Roxane, sachant toutes ces choses, et devinant, d’instinct, où elle était, eut une crise de découragement. Elle se laissa tomber sur des broussailles et éclata en sanglots. Mais, nous l’avons dit déjà, elle était très énergique ; bien vite, elle s’essuya les yeux et résolut d’examiner l’endroit où elle avait été abandonnée.

À sa droite, coulait un ruisseau, en face, était une crique, à sa gauche était une sorte de petit bocage, puis, à l’infini, des broussailles et du fin foin.

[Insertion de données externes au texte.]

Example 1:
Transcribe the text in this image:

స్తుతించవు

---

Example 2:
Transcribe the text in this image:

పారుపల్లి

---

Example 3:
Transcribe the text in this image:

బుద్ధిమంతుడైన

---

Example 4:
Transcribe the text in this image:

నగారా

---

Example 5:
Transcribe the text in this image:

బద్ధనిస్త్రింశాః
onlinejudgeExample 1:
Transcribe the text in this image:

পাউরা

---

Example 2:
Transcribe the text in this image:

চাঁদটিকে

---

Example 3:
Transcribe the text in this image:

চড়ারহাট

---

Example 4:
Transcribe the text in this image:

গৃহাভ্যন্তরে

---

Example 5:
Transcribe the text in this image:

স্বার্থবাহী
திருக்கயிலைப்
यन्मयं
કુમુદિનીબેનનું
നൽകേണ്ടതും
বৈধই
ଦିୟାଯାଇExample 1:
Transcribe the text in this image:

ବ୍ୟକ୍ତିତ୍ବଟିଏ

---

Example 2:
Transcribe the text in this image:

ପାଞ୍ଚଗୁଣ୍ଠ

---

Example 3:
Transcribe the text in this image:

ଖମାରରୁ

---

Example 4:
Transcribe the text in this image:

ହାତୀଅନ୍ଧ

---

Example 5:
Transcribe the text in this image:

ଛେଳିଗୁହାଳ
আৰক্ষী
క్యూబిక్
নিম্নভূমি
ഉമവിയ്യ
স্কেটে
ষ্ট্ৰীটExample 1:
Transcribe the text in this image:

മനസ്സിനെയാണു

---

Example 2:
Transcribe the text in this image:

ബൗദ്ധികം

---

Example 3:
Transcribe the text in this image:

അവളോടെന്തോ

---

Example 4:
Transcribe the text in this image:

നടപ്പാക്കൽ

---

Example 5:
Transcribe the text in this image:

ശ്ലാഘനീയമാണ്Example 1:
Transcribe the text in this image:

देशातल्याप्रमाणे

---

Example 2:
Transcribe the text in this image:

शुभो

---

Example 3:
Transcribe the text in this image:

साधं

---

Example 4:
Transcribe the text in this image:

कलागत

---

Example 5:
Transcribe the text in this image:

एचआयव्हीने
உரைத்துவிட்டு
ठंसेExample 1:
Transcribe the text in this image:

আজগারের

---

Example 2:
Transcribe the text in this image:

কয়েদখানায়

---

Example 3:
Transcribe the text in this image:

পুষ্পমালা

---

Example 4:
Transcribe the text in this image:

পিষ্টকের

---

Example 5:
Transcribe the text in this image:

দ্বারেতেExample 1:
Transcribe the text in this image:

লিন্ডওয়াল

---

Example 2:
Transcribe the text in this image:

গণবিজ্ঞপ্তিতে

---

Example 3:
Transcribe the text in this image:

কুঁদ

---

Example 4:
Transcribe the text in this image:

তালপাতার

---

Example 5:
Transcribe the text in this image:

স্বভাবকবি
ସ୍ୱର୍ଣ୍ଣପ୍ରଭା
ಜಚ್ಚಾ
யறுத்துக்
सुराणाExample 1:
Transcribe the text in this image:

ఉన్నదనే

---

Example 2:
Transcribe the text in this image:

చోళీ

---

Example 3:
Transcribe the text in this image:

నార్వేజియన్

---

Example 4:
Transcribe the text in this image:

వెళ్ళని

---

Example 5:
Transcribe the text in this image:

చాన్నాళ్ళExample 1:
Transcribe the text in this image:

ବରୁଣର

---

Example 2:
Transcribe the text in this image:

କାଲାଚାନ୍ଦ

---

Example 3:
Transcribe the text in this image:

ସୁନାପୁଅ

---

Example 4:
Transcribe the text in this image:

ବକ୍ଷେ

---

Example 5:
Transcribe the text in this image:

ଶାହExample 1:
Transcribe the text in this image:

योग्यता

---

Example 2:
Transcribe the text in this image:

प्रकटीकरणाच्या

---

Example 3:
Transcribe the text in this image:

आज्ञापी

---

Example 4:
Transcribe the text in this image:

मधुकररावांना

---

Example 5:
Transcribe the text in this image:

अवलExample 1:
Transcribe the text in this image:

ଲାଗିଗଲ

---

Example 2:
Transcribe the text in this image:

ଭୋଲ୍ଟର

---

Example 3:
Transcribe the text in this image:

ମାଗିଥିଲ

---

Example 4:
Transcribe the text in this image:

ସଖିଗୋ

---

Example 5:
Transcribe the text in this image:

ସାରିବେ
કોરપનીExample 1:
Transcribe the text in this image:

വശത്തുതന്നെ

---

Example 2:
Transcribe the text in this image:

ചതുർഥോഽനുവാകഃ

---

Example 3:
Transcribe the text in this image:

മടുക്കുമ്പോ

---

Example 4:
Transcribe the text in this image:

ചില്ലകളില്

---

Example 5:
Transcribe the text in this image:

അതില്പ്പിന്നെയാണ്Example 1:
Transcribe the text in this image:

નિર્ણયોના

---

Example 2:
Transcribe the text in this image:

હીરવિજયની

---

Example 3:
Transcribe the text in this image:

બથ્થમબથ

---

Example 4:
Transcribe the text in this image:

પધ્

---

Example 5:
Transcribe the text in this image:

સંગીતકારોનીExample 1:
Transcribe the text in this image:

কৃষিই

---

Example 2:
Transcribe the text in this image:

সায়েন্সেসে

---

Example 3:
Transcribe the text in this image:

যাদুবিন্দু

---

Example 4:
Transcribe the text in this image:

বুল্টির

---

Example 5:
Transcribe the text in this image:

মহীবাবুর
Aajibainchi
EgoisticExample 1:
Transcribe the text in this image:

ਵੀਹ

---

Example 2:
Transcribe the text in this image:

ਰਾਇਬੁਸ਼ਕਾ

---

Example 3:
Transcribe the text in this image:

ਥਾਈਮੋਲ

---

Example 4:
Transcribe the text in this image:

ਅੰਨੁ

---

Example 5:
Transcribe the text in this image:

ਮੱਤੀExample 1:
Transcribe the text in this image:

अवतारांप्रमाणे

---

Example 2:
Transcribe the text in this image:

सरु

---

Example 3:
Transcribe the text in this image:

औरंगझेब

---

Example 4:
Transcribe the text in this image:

Soudain, une exclamation s’échappa des lèvres de la jeune fille : sur les bords de la crique, se dressait un arbre, et cet arbre était assez singulier car le tronc était totalement nu ; à son sommet seulement, deux branches s’étendaient, comme les bras d’une croix.

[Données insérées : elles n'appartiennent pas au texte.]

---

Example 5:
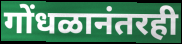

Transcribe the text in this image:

गोंधळानंतरही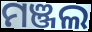
ମଞ୍ଜଲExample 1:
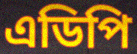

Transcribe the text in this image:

এডিপি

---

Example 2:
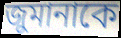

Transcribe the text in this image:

জুমানাকে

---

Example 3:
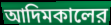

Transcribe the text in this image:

আদিমকালের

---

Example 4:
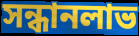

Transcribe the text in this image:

সন্ধানলাভ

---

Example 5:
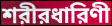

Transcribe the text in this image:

শরীরধারিণীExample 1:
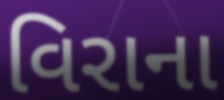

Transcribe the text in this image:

વિરાના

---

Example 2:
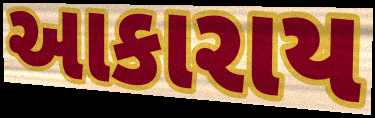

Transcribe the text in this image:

આકારાય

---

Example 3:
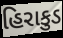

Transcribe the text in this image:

હિરાકુડ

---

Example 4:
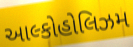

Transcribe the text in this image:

આલ્કોહોલિઝમ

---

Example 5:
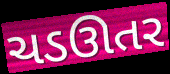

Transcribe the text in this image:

ચડઊતરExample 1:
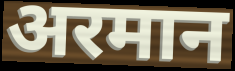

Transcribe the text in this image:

अरमान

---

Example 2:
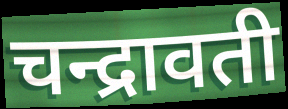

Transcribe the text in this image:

चन्द्रावती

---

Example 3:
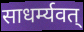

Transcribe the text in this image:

साधर्म्यवत्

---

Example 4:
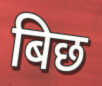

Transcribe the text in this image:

बिछ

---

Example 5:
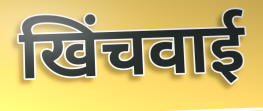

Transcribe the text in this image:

खिंचवाईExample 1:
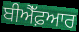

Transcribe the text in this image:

ਬੀਐੱਫ਼ਆਰ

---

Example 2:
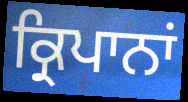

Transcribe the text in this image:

ਕ੍ਰਿਪਾਨਾਂ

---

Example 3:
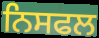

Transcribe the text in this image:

ਨਿਸਫਲ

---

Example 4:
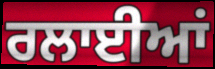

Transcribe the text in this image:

ਰਲਾਈਆਂ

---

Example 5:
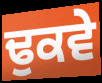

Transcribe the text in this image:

ਢੁਕਵੇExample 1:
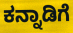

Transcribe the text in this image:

ಕನ್ನಾಡಿಗೆ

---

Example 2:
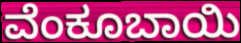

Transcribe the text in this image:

ವೆಂಕೂಬಾಯಿ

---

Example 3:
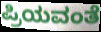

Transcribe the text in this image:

ಪ್ರಿಯವಂತೆ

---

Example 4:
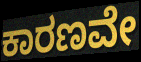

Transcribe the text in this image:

ಕಾರಣವೇ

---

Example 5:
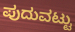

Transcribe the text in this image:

ಪುದುವಟ್ಟುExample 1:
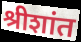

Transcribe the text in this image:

श्रीशांत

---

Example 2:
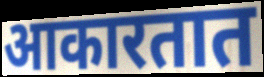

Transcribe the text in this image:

आकारतात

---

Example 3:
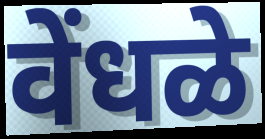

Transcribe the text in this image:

वेंधळे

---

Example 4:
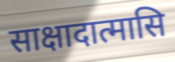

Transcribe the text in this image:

साक्षादात्मासि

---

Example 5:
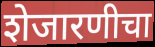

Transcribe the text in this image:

शेजारणीचा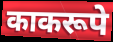
काकरूपेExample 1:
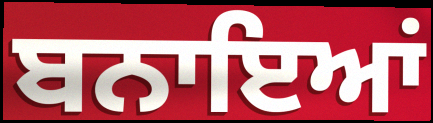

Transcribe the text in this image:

ਬਨਾਇਆਂ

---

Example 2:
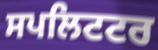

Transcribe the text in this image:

ਸਪਲਿਟਟਰ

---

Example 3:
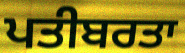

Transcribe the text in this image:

ਪਤੀਬਰਤਾ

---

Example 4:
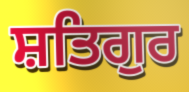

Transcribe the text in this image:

ਸ਼ਤਿਗੁਰ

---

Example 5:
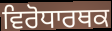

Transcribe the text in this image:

ਵਿਰੋਧਾਰਥਕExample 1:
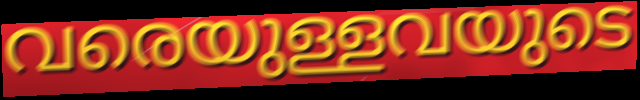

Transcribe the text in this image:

വരെയുള്ളവയുടെ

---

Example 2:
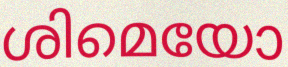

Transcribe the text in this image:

ശിമെയോ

Un lierre sauvage avait grimpé autour du tronc de l’arbre, ses feuilles d’un vert tendre retombant le plus artistement imaginable sur les bras de la croix.

Roxane, les yeux fixés sur la croix, les mains croisées sur sa poitrine, étant dans l’admiration. Elle se sentit, tout à coup, plus rassurée, et son cœur fut inondé d’espérance, ou, décidément, elle ne se sentait plus aussi seule, aussi abandonnée sur les immenses plaines ! Cette croix serait son point de repère. Certes, elle ferait des efforts inouïs pour sortir de ces plaines ; mais, à chaque échec (et elle prévoyait qu’elle en aurait plus d’un) elle reviendrait en cet endroit où se dressait le signe de la Rédemption.

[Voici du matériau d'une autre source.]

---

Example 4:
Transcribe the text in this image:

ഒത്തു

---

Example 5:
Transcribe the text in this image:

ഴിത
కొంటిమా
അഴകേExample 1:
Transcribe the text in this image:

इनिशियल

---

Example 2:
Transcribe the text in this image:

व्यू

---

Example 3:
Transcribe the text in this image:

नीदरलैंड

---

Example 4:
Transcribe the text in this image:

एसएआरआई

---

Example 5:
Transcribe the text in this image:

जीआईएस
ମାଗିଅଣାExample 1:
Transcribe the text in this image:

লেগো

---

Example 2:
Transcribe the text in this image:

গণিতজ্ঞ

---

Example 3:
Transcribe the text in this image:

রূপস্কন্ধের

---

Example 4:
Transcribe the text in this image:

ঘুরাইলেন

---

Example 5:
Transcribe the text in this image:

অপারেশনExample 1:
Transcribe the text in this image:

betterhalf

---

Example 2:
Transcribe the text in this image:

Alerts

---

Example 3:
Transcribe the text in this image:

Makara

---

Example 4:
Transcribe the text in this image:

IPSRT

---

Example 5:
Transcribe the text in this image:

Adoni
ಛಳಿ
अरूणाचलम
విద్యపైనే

Détachant, à regret, ses yeux de la croix, Roxane alla chercher le petit bidon, contenant des provisions. Elle ne comprenait pas, cependant, pourquoi Champvert lui avait laissé de quoi se nourrir, pour au moins deux ou trois jours.

La première chose qu’elle vit, en enlevant le couvercle de la chaudière, ce fut un papier, sur lequel elle reconnut l’écriture du notaire, et la fiancée de Hugues lut ce qui suit :


« Chère Mlle Monthy,

Je vous laisse quelques provisions et aussi le petit bidon, au fond duquel il y a encore un quart de livre de thé. Les coyotes ne sont pas difficiles, il est vrai ; tout de même, ils préfèrent la viande fraîche et en bon point (embonpoint). Excusez ce mauvais jeu de mots, chère Mlle Monthy ; mais la situation est si comique qu’elle m’égaie : vous m’aviez tendu un piège et c’est vous qui y êtes prise !

IGNACE CHAMPVERT.
N. P.
Saskatchewan ».


Cette lettre n’eut pas sur Roxane l’effet visé par Champvert ; elle se contenta de hausser les épaules. Elle savait parfaitement d’ailleurs, dans quel danger elle se trouvait. Contre les coyotes, elle essayerait de se défendre ; son revolver était chargé à sept coups, et jamais elle ne manquait son but. En attendant, elle allait manger, car elle mourait de faim. Elle eut beaucoup désiré aussi se faire un peu de thé, mais elle se dit qu’elle serait bien contente de se confectionner de cette boisson, plus tard, quand elle aurait épuisé ses autres provisions. Faire du thé lui serait facile ; n’avait-elle pas sur elle, avec son canif et son revolver, une boîte d’allumettes ; celle qu’elle avait prise dans sa chambre, au moment de se rendre dans l’étude de Champvert, le soir de son enlèvement ?

Après avoir mangé et bu de l’eau claire du ruisseau, Roxane s’étendit au pied de la croix après avoir placé son revolver à portée de sa main, puis elle s’endormit profondément.